Slabs and footings. When water undermines a slab, cracks show up fast. Crews sometimes set forms from a driveway edge or a patio border. Yet those edges may have shifted after repairs or settlement. Staking gives the crew a true layout before they dig, so the pour lands where it should.
Short walls and patio edges. Small walls fail when washouts change the slope. If you rebuild the wall on the “old line” without checking the new flow path, you may rebuild the same failure. Staking helps place the wall where it fits the updated grade, so you stop chasing the problem.
Don’t forget elevation: the coast punishes the “right spot, wrong height” mistake
Near the coast, location isn’t the only risk. Height matters too.

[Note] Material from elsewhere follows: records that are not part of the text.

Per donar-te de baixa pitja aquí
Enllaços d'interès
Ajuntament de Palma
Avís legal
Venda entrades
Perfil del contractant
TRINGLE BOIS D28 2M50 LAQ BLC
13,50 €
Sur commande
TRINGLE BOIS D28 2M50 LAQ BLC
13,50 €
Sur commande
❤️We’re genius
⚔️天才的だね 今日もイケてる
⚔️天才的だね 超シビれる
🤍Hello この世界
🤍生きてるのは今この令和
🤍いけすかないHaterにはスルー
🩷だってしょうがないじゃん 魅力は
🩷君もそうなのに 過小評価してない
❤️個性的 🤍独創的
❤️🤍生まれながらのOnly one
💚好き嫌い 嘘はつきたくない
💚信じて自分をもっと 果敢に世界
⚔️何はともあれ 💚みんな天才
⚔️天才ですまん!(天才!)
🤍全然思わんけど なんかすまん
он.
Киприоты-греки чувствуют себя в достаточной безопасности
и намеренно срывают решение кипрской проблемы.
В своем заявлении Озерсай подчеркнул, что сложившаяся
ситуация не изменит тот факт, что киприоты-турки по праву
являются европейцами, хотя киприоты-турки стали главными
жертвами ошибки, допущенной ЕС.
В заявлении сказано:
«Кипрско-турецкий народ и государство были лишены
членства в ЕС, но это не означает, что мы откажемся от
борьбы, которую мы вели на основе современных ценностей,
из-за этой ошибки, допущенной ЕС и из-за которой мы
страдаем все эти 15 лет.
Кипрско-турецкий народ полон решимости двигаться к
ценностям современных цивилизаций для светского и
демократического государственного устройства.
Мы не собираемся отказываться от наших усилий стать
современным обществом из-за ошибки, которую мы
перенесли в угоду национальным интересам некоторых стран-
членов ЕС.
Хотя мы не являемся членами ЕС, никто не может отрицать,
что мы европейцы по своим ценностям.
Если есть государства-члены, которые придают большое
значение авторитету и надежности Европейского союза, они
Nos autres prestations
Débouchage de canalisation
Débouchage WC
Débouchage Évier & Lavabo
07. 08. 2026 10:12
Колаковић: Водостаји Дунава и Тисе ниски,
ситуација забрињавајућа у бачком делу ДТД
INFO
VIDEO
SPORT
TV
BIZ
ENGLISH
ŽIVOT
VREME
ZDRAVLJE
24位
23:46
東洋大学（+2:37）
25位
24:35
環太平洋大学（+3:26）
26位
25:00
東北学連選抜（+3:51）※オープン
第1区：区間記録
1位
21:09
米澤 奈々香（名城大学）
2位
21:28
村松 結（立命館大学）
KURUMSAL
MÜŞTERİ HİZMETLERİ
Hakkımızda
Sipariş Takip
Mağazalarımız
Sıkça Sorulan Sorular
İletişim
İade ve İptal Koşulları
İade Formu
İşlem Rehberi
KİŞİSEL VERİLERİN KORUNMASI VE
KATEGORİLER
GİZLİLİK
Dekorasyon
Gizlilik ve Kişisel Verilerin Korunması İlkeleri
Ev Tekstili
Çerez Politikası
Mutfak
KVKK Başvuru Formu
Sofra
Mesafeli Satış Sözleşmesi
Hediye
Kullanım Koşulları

After storms, grades change and low spots move. So if you rebuild at the old height, you might trap water against the house. If you rebuild a landing too low, you invite pooling and ice. If you set a wall too low, the next runoff event can push right over it.
Good staking ties the layout to sensible grades, so your rebuild works with the site you actually have now.
A quick story I see too often
A homeowner calls a contractor for a new landing. The crew wants to pour tomorrow because the weather looks good. The owner says, “Put it where the old one was.” The crew sets forms from a damaged edge. The pour lands off. Now the steps don’t line up, and the landing crowds a side space. Everyone argues, and someone pays for a demo.
Now flip it. The homeowner schedules staking first. The surveyor sets corners and offsets. The crew pours once. The landing fits. The job ends quietly. Quiet jobs save money.
The simple takeaway
If that Short Sands surf video made you think about your own coastal property, you’re not alone. Repairs feel urgent, so people rush. However, rushing into concrete creates the biggest regrets.
Schedule the construction staking survey before your contractor sets forms. You’ll move faster after that, because you’ll build with confidence instead of correcting mistakes.